▶ [Problem details]: What follows is a set of entries. Give them again exactly, without the pictures.

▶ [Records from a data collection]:
= Beginning of Section =
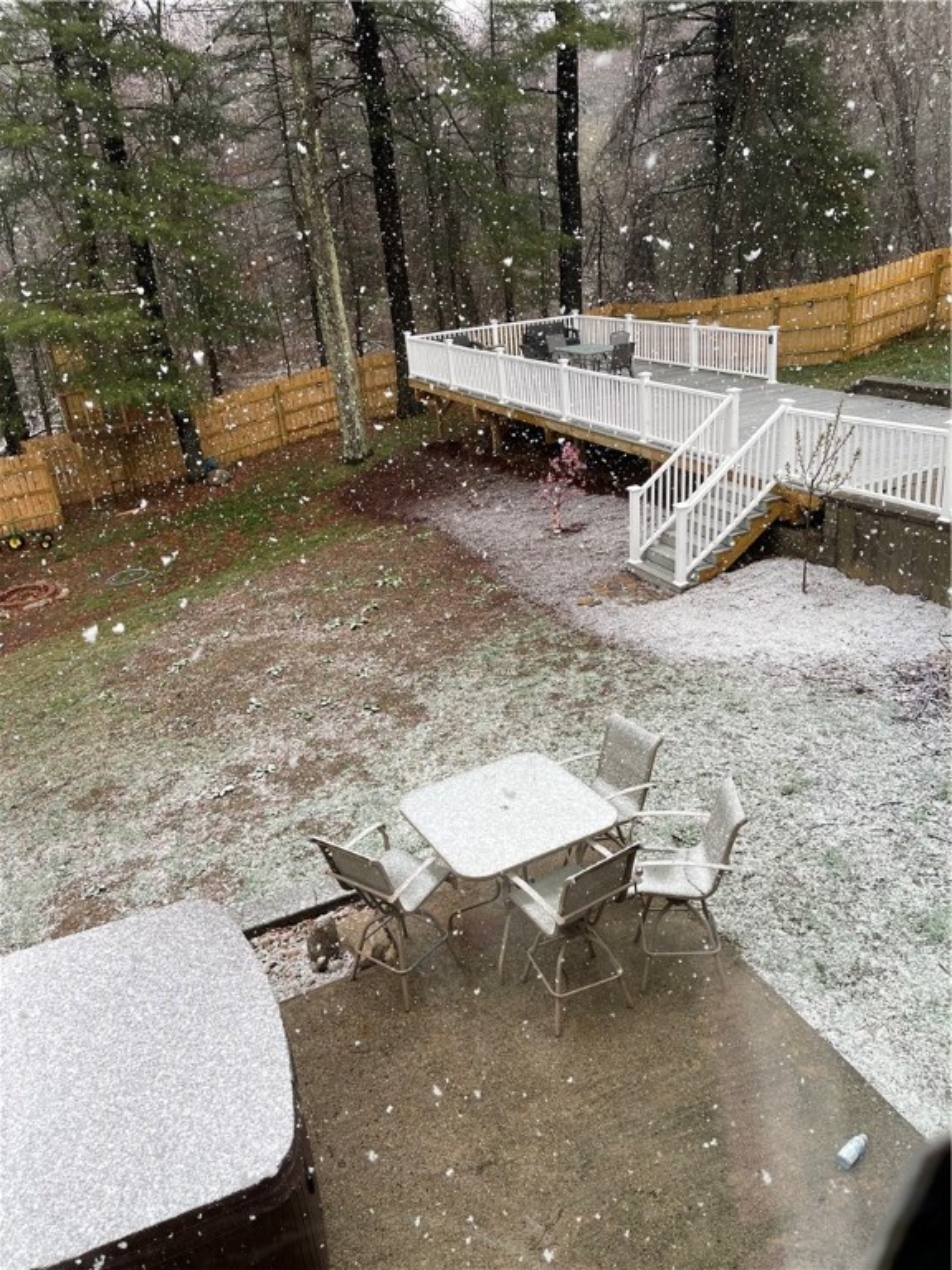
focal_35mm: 26
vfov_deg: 67.3
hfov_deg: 53.1
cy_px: 635
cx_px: 476
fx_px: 953
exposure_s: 1/139
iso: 32
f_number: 1.6
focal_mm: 5.1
= End of Section =
▶ [Answer space]:
focal_35mm: 26
vfov_deg: 67.3
hfov_deg: 53.1
cy_px: 635
cx_px: 476
fx_px: 953
exposure_s: 1/139
iso: 32
f_number: 1.6
focal_mm: 5.1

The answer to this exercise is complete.